Saturday, June 20, 2015

Paint and Stitch: the Little Bee Bag

     As I continue to attempt to simplify my life and determine what the true necessities are, at times I also carry that over into my work.
I am really terrible at packing for travel, but for my recent trip to Santa Fe for a workshop with Betty Busby, I was determined to try to tackle this issue. One of the things I did was to make this little bag that measures 5" wide by 6" high. It actually holds my cell phone, identification, credit cards, cash, lip balm, and a pack of kleenex: the bare necessities.
     The bag is made from a medium weight natural European linen that I have fallen in love with. There is something so incredible about the hand of this fabric that makes it especially lovely and wonderful to work with.
     First I painted the fabric with my Bee Stencil. The bag has the honey bee on the front and the bumble bee on the little back pocket. The stencil is made in two parts so you can paint the body first and then the details in a different color. I used Lumiere paint in copper and silver, let it dry overnight, and then heat set it for permanence.
     I had painted the linen pieces on a Saturday night, and the following morning I heat set the paint and began stitching. Even though it was a Sunday and I should have been doing household chores, I kept finding excuses to sneak back over to my studio to do just a couple more stitches on the bag. By the end of the day I had all the embroidery done.
     The really fun part for me was the hand embroidery. It is kind of odd, but doing the embroidery feels to me like learning a new language. It is still a bit awkward as I learn to compose artistically with this medium. At the same time it is very exciting as well as rewarding to see the end results. I love the interplay of the colors and the texture created by the stitching.

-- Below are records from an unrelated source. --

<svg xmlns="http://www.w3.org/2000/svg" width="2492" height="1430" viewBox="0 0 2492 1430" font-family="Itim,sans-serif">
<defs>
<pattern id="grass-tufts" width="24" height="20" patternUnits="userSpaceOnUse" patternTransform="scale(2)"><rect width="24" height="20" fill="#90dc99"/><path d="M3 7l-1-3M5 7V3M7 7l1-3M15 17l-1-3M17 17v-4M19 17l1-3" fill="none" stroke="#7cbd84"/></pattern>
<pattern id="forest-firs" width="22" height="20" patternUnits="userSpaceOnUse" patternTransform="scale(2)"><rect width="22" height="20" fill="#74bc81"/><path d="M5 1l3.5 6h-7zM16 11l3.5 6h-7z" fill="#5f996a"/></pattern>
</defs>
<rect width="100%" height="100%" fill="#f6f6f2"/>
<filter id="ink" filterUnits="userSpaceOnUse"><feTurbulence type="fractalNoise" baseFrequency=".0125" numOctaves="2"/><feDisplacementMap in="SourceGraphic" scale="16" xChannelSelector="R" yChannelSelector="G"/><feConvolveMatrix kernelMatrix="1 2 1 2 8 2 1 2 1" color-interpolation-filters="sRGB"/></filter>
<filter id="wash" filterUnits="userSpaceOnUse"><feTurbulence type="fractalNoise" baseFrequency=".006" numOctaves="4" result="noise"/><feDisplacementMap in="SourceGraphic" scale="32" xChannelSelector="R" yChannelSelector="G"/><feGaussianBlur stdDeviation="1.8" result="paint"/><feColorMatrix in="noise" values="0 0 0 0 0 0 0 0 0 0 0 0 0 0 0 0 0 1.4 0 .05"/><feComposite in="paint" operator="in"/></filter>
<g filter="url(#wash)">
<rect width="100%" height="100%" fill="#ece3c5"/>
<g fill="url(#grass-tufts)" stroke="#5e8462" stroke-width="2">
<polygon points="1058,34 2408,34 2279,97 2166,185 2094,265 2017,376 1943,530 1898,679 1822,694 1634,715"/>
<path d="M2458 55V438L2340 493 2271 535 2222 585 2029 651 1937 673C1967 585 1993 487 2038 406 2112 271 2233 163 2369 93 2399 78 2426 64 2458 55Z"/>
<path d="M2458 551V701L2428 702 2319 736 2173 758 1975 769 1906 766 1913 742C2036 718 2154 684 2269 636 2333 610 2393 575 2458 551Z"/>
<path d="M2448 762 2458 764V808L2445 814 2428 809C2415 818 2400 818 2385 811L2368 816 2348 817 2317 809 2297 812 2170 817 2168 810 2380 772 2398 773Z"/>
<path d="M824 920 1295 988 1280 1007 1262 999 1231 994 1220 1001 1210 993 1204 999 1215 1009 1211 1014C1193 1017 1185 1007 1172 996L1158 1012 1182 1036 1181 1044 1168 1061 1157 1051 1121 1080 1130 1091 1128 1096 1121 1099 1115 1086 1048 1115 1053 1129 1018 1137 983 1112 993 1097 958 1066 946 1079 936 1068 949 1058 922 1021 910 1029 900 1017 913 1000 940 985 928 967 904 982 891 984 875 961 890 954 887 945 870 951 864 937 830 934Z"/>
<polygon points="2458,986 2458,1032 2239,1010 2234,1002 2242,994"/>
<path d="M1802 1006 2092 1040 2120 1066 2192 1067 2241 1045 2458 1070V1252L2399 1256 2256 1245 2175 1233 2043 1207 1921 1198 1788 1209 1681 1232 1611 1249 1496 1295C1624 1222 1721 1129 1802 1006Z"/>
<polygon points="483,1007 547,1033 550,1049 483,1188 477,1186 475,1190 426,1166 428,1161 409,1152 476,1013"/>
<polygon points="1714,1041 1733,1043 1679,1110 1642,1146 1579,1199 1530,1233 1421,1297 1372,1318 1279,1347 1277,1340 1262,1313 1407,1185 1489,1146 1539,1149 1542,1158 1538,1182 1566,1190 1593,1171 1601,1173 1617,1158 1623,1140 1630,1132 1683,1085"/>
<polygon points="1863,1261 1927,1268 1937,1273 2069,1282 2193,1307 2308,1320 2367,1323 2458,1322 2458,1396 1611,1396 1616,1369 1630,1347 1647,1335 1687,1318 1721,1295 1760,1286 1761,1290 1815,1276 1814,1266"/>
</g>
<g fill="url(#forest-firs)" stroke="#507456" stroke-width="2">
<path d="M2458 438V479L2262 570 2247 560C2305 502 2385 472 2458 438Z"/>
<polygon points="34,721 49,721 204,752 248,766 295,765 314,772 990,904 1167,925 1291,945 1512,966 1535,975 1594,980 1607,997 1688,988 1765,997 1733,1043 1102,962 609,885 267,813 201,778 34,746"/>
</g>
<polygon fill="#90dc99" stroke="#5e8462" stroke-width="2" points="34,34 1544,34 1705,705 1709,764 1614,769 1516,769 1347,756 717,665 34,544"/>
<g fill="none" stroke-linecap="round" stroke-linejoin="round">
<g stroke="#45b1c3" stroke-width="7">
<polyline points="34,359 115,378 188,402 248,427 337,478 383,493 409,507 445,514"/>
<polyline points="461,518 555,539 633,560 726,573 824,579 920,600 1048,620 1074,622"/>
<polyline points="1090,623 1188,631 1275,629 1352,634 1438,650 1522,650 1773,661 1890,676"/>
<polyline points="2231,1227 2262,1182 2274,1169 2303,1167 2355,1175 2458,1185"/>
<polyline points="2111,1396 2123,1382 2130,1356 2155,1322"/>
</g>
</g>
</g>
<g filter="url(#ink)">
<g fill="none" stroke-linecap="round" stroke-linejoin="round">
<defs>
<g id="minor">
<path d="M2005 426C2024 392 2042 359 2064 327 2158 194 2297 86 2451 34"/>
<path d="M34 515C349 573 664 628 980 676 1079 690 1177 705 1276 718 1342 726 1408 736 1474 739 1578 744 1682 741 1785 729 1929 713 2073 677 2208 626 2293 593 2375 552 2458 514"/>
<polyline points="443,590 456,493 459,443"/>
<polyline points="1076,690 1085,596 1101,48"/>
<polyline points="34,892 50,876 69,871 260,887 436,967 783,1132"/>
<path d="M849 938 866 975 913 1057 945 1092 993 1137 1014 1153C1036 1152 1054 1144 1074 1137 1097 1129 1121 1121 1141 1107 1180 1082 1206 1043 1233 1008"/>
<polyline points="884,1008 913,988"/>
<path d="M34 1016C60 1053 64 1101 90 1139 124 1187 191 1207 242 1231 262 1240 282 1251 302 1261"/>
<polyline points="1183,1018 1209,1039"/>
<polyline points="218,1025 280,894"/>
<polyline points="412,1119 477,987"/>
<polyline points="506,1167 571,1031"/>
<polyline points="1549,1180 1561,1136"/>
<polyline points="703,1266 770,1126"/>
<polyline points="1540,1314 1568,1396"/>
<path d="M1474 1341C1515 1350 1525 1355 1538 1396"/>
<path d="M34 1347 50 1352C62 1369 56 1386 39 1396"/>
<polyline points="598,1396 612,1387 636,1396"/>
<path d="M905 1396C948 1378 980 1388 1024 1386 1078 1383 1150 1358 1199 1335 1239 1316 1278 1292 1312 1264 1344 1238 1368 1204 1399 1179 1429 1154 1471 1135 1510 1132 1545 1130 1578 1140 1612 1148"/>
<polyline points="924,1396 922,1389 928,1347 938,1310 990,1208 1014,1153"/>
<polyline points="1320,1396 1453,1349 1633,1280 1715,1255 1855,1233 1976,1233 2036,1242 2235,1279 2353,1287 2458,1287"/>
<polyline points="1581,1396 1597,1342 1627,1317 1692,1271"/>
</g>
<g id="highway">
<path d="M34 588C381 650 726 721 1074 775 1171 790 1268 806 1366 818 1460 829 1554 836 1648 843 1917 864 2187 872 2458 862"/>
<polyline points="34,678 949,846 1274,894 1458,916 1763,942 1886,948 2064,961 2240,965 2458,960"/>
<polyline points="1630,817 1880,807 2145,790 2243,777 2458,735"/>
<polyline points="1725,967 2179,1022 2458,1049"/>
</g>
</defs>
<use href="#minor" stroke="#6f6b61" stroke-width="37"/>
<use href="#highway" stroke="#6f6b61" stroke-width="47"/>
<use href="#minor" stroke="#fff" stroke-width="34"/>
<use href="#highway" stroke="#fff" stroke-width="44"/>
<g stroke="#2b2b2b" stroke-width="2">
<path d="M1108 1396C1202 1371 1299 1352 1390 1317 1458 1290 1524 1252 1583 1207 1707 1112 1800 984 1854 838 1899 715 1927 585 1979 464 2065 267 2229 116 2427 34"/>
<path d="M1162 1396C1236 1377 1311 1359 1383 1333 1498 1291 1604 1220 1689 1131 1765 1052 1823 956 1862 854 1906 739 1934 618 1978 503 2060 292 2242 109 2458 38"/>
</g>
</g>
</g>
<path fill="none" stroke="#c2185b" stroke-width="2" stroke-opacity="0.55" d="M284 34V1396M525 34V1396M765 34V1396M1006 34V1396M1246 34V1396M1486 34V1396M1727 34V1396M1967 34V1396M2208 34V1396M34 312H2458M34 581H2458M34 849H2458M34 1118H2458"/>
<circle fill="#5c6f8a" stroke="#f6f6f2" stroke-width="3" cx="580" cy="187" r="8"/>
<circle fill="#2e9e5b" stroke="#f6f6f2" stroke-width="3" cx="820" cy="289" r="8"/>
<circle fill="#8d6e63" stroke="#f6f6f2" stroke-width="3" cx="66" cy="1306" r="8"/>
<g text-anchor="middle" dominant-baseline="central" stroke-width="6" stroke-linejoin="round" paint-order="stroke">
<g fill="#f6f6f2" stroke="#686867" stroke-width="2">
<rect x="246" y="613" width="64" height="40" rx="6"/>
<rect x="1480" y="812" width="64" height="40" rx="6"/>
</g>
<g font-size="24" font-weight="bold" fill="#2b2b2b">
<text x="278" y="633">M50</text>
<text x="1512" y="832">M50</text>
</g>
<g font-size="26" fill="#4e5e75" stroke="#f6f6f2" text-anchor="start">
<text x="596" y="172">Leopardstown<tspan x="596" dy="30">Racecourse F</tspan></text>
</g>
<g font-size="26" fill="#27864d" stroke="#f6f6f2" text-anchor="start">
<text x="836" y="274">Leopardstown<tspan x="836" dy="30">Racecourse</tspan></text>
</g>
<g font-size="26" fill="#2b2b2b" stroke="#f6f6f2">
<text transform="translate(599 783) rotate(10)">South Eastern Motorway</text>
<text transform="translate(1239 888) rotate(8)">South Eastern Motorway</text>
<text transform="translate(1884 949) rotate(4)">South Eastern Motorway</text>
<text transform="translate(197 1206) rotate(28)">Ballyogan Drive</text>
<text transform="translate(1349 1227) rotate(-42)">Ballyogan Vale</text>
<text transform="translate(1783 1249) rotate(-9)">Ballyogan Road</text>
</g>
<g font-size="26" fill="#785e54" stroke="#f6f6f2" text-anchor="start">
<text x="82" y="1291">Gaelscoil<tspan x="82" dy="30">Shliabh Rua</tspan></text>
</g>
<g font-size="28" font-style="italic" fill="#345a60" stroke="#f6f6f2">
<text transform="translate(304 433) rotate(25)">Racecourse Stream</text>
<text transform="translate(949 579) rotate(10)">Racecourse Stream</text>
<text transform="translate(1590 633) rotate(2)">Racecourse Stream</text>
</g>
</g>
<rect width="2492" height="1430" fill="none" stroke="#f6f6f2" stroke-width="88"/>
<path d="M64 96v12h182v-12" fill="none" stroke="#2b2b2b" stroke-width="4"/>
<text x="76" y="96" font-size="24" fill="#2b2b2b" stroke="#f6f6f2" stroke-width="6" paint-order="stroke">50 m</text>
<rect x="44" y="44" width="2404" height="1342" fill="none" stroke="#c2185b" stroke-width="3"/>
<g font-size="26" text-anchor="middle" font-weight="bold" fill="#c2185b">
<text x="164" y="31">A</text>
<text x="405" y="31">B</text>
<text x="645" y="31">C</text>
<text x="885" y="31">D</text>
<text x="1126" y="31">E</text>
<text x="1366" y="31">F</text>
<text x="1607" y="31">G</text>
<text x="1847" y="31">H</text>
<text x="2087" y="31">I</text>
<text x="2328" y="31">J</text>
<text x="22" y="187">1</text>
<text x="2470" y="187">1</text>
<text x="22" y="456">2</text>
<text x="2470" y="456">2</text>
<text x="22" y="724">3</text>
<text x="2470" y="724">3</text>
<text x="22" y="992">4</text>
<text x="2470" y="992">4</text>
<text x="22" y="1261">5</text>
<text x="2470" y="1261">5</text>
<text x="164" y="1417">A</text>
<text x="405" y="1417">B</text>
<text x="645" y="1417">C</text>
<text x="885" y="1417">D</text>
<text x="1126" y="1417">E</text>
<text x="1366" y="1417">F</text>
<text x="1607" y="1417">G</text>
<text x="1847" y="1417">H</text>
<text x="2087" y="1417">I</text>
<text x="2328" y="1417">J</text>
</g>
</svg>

     I work in two pretty distinct ways: either very planned or intuitively. They both have their benefits, and some work, like my wholecloth pieces, does require more precise planning and composition decisions before beginning the actual piece. I really love to work intuitively though. It is always so exciting to begin with only a vague notion of where I want to go with a piece; then I proceed one step at a time until the next step is revealed to me. I think it only requires having faith that once you have that creative momentum it will continue until some inner sense tells you the piece is complete.

Friday, June 19, 2015

It All Started When......

      When I was very young,I learned to do hand embroidery from my grandmother. I always loved doing the handwork, and I spent many enjoyable hours working side by side with my grandmother learning new stitches and embroidering things that have long since disappeared to who knows where.
      Many years ago, in fact so many that I can't remember, I bought this old kit in an antique store. Someone had purchased the kit, embroidered one teeny little flower, and shoved it right back in the envelope.
      Every once in a while, I would get the urge to do some handwork and pick the piece up again. I would do a few little stitches, and then put it aside and forget about it.
     A couple of months ago I once again picked up the piece and commenced to actually finish the embroidery.
      I can't explain what it was that happened, but I fell in love with the process as well as the fabric. That beautiful old linen was like butter in my hands. The embroidery thread was not quite so delightful; it was really old rayon that tangled incessantly and caused me a whole lot of grief. I persisted and finished all of the embroidery,and now only the edges need to be finished.
The main part of the fabric has the date stamped on it: 1927. I think this must be longest running UFO. When I work on something old like this, I always wonder who the person was that purchased the piece originally.

The interesting bit is that I could not wait to do more work with this incredible fabric. I procured more linen and better thread; now I am totally hooked and I can't seem to stop.
Here is an almost finished corner. The kit also came with 4 napkins that are supposed to be inserted in the top of the lantern. The lanterns were embroidered on the gold linen first and then sewn to the background using the needle turn appliqué technique.